Scratch Beginnings (A Nonfiction Book)


Pro: A very interesting read. Surprisingly fast, too.
Con: None

The Bottom Line: Adam shows that it is possible to scrape your way up from the bottom – it’s hard, and it sucks, but it is possible.

One day at work, a girl asked for this book for one of her school classes. Scratch Beginnings: Me, $25, and the Search for the American Dream. I think if that subheading hadn’t been there, I might not have given it a second glance. After all, I get people asking for all kinds of books all the time. But with that subheader coupled with the picture of some guy standing on the side of the road with just a duffle bag made me wonder – what is this book about?

It’s about just that – Adam Shepard heads out to a random city with only the clothes on his back, a sleeping bag, and $25 to his name. He can’t use family and friends for help. He can’t use his previous history to help him get a job. He’s going in on a blank slate, or at least as blank as any person can be. He becomes another homeless person lost in the masses. But his goal is to have $2,500 saved up, a functioning vehicle, and a place to call his own at the end of one year. Is it possible these days? Can hard work and sheer desire get you to a better place in life like we’re all taught to believe?
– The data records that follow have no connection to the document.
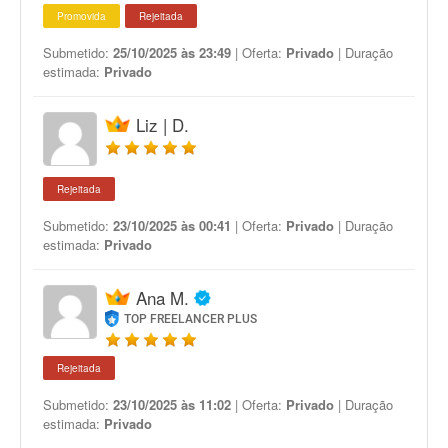
Promovida
Rejeitada
Submetido:
25/10/2025 às 23:49
| Oferta:
Privado
| Duração
estimada:
Privado
Liz | D.
Rejeitada
Submetido:
23/10/2025 às 00:41
| Oferta:
Privado
| Duração
estimada:
Privado
Ana M.
TOP FREELANCER PLUS
Rejeitada
Submetido:
23/10/2025 às 11:02
| Oferta:
Privado
| Duração
estimada:
Privado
Published back in 2008, it’s not terribly old so a lot of it should still easily apply. I found this book really hard to put down as each chapter brought something new into Adam’s life. This is a look into a place that we never see. The world of homelessness. The places they can go to get help and food and shelter. What it’s really like and the reasons it’s not what many people think it is. I learned about places that hooked places up with quick and easy labor (easy as in quick to acquire for the location, not always so easy on the workers), but paid like garbage because they’re essentially the ones doing the hiring so they can get away with paying the person a lesser cut than normal. I didn’t even know places could do that (restaurants aside – and let’s face it, people shouldn’t have to rely on tips to survive, but that’s a whole other ball of wax).

And before you jump on the “Oh, well he’s a white guy anyway so he’s got an advantage” wagon, Shepard acknowledges at the very beginning of the book that he is not in the same sort of position that many others are in. He’s not a single mother, he’s not a person of color – he doesn’t have added disadvantages and he is well aware of this. But this also isn’t a book saying, “Hey, anyone can do it!” It was his own sort of documented social experiment – a personal one. He wanted to know what it was like in the dredges of society. He wanted to know if people really were getting screwed day in and day out. He wanted to know if it was possible to get out, to get up, and for at least one person to, in essence, live the American Dream.

But I’m not going to tell you if he did or not – you need to read the book for that.

I think it’s the kind of book any person could read. It’s interesting and insightful. It has funny and poignant moments like any story of human interest. Adam has his setbacks, too, from struggling to find a job to breaking his toe and facing the money-eating world that is the hospital (he didn’t know about free clinics). It’s a reminder that if you think you have it tough, there’s always a lower rung you could be on (though most of us don’t like to think about that). Ultimately, it’s a good story, a real story, and one that might have you appreciating what you have just that much more, or perhaps working a little bit harder or budgeting a little bit better to improve your own lot in life.